Podría pensarse así que de esos dos frentes en el seno del TC habrían de haberse alineado uno a favor de la constitucionalidad del Estatuto de autonomía de Catalunya y el otro en contra. Y, sin embargo, no ha sido así. Sí que han existido dos grandes opciones con diversas y graves peripecias en su decantamiento y desarrollo; pero puede decirse que todos los miembros del TC partían de una comprensión idéntica del problema que tenían entre manos: habían de limitarse a contrastar los preceptos estatutarios con su interpretación constitucional (a lo largo de la sentencia se repite casi con angustia que la Constitución es lo que dice el Tribunal Constitucional, que es una estricta copia de lo que señaló en su día el presidente del Tribunal Supremo norteamericano Hughes). Y esa interpretación constitucional del tribunal partía de una base implícita: el modelo español de distribución territorial del poder político ya se encontraba delimitado a través de la interpretación que el tribunal había efectuado de la Constitución y del llamado bloque de la constitucionalidad –categoría creada por el propio tribunal–. En consecuencia, el juicio de contraste solo debía decidir si, con esos parámetros, el nuevo Estatuto de autonomía de Catalunya era o muy inconstitucional o solo moderadamente inconstitucional.

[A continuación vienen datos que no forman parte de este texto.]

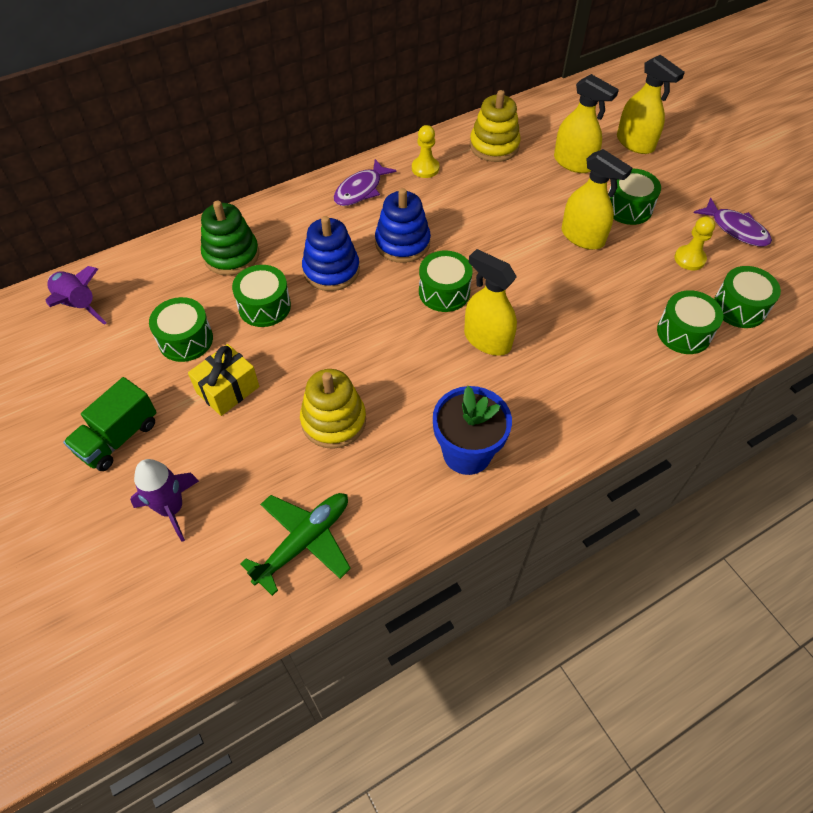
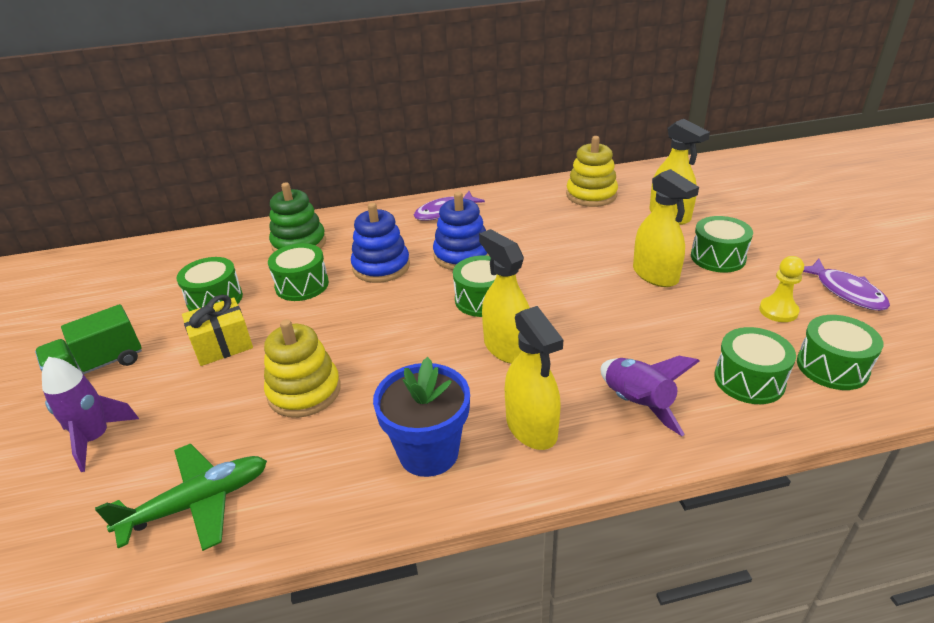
camera: 20 degrees right, 20 degrees down
(78, 305) = (147, 261): purple rocket -> purple rocket (637, 404)
(425, 168) = (514, 204): yellow pawn -> none
(635, 143) = (744, 208): yellow spray bottle -> yellow spray bottle (531, 427)

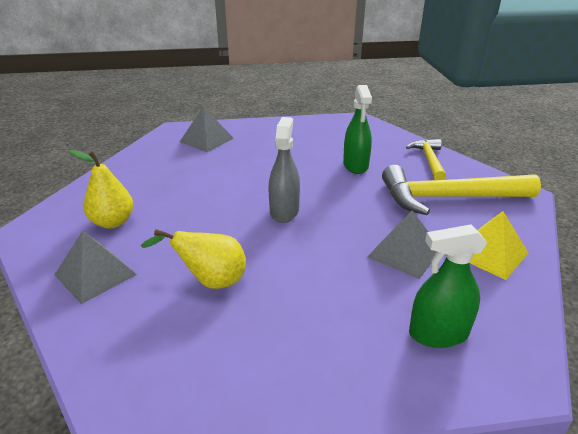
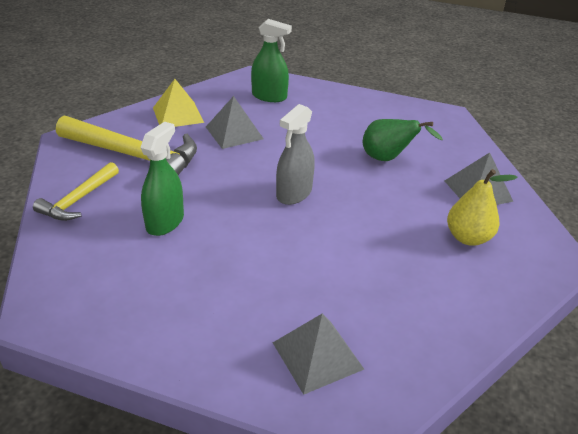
camera: 155 degrees left, 5 degrees up
(211, 281) = (388, 159): yellow pear -> green pear

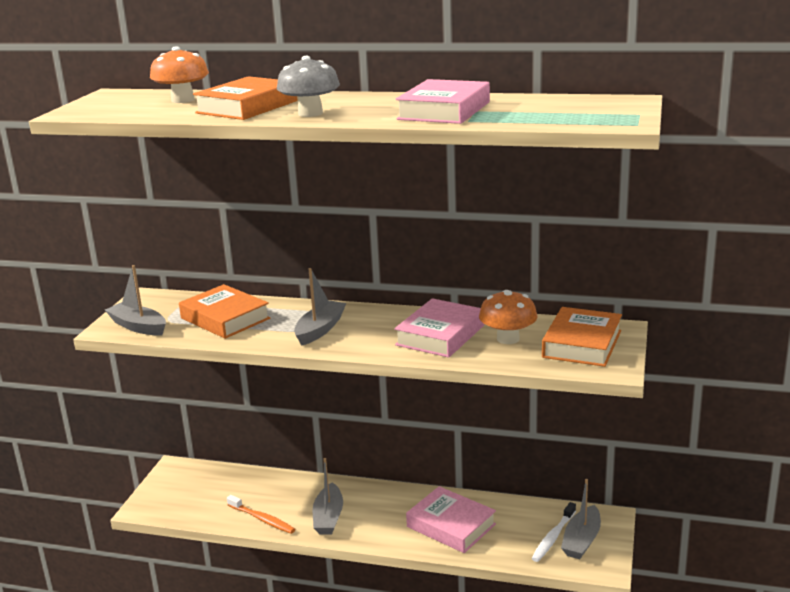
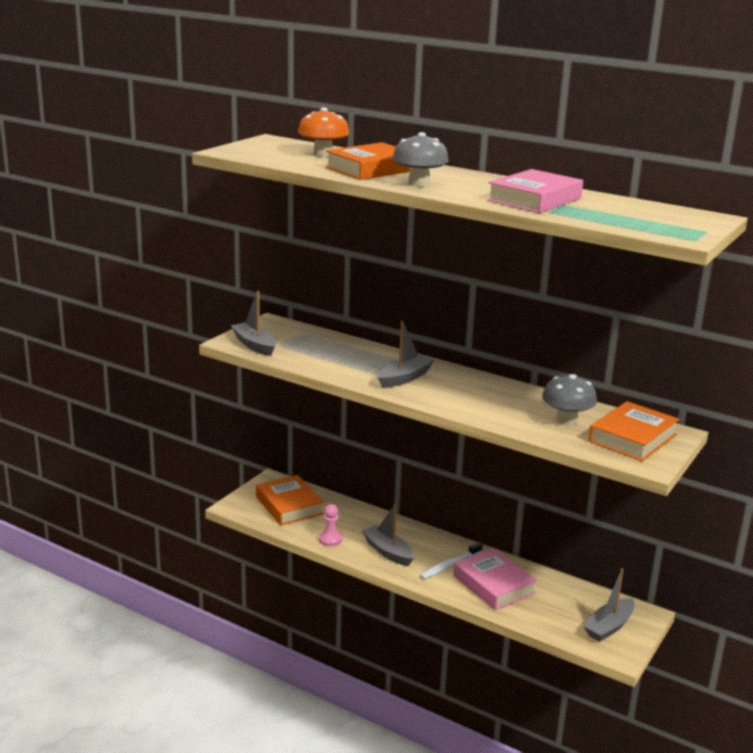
camera: 15 degrees right, 0 degrees up
(225, 318) = (329, 353): orange book -> orange book (289, 505)
(262, 519) = (330, 539): orange toothbrush -> pink pawn
(328, 517) = (388, 552): grey boat -> grey boat turned 120 degrees clockwise
(440, 335) = (507, 404): pink book -> none
(508, 339) = (566, 420): orange mushroom -> grey mushroom
(553, 537) = (583, 617): white toothbrush -> white toothbrush (449, 565)

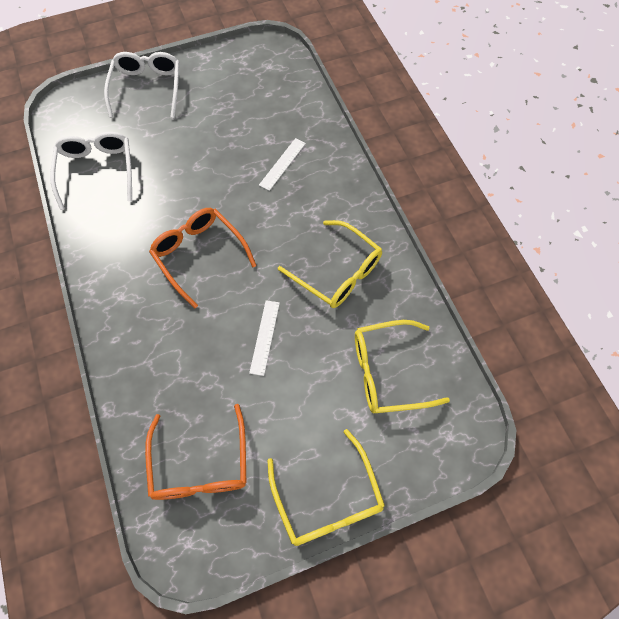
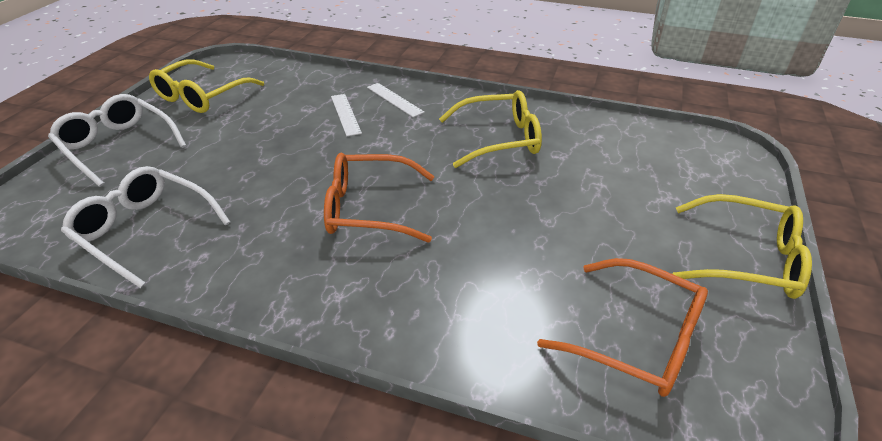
camera: 50 degrees left, 25 degrees down
(265, 337) = (520, 212): white ruler -> white ruler (394, 99)
(388, 371) = (632, 160): yellow glasses -> yellow glasses (202, 96)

Ha triunfado, como es sabido, la opción de la inconstitucionalidad moderada, pero con una carga de fondo importante: al margen de las numéricamente escasas declaraciones de inconstitucionalidad –que comportan la nulidad del precepto impugnado– y de las más abundantes declaraciones de interpretación conforme (aquellas que mantienen la letra de los preceptos impugnados, pero imponen una determinada interpretación), la sentencia ha hecho tabla rasa de las principales innovaciones del Estatut en cuanto estas se conectaban o podían conectarse con la necesidad de una remodelación de la estructura del Estado: ha eliminado la trascendencia jurídico-constitucional de la identidad nacional, ha degradado el principio de bilateralidad como principio básico de la relación con el Estado central, ha depuesto la utilización preferente de la lengua propia en el ámbito público, ha relativizado la fuerza jurídica de los derechos y principios rectores, ha suprimido la apariencia (porque era solo mera apariencia) de poder judicial propio en Catalunya, con sumo cuidado ha hecho desaparecer todas las garantías de protección de las propias competencias (lo que, en términos periodísticos, se vino en llamar «el blindaje» de las competencias) y ha cercenado el sistema de financiación. Es decir, el resultado de esta sentencia y sus aspectos centrales ha sido el de pretender volver al statu quo anterior a la aprobación del Estatuto de autonomía de Catalunya. Es cierto que se ha aumentado el techo competencial, que se ha dado cierta luz verde a nuevas instituciones (aunque el lío con las diputaciones permanece) y que se ha respetado con ciertos márgenes la presencia de la Generalitat en diversas instituciones estatales; pero, en mi opinión, el elemento de peso de la sentencia ha sido el de frenar, cuando no paralizar, el impulso de transformación y, en lo posible, eliminar lo que para la innovación del modelo de Estado suponía el Estatuto de autonomía de Catalunya.

Es fácil ver, no obstante, que las opiniones sobre esta decisión jurisdiccional son de lo más variado. Pero, a mi juicio, constitucionalmente, la sentencia ha supuesto no la declaración de que con ella se alcanzaba el techo autonómico, como llegó a señalar el presidente del Gobierno, sino que ese techo se había alcanzado antes de aprobarse el nuevo Estatuto de autonomía de Catalunya. Y lo que es peor: que no cabía alternativa alguna a ese mismo techo y mucho menos la federal. Al haber aceptado la mayoría del tribunal el terreno de juego político que les planteaba el Partido Popular a través de un recurso a la casi totalidad del Estatut y lo que él representaba, el tribunal ha sido y es el principal actor de ese juego.

Miguel A. Aparicio, catedrático de Derecho Constitucional de la Universitat de Barcelona.